In truth, it would be incomprehensible if the awareness that I have of my presence in the world were not, simultaneously, a sign of the impossibility of my absence from the construction of that presence. Insofar as I am a conscious presence in the world, I cannot hope to escape my ethical responsibility for my action in the world. If I am a pure product of genetic, cultural, or class determination, I have no responsibility for my action in the world and, therefore, it is not possible for me to speak of ethics. Of course, this assumption of responsibility does not mean that we are not conditioned genetically, culturally, and socially. It means that we know ourselves to be conditioned but not determined. It means recognizing that History is time filled with possibility and not inexorably determined—that the future is problematic and not already decided, fatalistically.
I should stress also that this book is about hope and optimism, but not about false optimism or vain hope.

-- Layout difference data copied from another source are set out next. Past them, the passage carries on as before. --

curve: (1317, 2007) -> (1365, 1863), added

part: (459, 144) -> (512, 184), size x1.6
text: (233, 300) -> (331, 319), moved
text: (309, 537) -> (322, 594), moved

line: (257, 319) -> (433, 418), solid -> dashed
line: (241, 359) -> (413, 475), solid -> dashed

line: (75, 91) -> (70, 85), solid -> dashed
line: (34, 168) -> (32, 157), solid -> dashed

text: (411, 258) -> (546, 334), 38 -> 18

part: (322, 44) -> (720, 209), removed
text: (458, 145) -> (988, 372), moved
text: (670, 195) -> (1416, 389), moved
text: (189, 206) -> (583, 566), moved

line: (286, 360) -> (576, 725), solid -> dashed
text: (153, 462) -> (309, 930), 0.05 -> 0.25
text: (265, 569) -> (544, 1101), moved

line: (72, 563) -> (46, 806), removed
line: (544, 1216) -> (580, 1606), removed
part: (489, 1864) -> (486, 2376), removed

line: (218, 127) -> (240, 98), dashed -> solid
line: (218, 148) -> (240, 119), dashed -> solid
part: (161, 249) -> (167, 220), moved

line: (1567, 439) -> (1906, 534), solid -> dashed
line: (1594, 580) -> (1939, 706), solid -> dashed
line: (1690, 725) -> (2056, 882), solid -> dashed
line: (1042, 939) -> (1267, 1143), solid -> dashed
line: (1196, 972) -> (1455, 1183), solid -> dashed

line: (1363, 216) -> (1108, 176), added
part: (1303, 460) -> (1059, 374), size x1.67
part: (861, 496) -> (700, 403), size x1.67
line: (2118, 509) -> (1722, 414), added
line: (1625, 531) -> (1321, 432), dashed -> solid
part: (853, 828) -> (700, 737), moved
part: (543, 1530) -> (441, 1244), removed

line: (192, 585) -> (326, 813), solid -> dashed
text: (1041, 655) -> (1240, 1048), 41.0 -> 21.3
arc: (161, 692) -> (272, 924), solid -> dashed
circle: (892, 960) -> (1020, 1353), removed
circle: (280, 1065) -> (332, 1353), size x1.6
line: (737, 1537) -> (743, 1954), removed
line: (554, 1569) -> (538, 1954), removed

Of course, people will say—including some on the left for whom the future has lost its problematic essence and is now no more than a given—that this optimism and hope of mine are nothing but the daydream of an inveterate dreamer.
I am not angry with people who think pessimistically. But I am sad because for me they have lost their place in history.
There is a lot of fatalism around us. An immobilizing ideology of fatalism, with its flighty postmodern pragmatism, which insists that we can do nothing to change the march of social-historical and cultural reality because that is how the world is anyway. The most dominant contemporary version of such fatalism is neoliberalism. With it, we are led to believe that mass unemployment on a global scale is an end-of-the-century inevitability. From the standpoint of such an ideology, only one road is open as far as educative practice is concerned: adapt the student to what is inevitable, to what cannot be changed. In this view, what is essential is technical training, so that the student can adapt and, therefore, survive. This book, which I now offer to those who are interested in this theme, is a decisive NO to an ideology that humiliates and denies our humanity.
Lastly, let me say what this book asks and hopes of you: That you give yourself to it critically and with ever-expanding curiosity.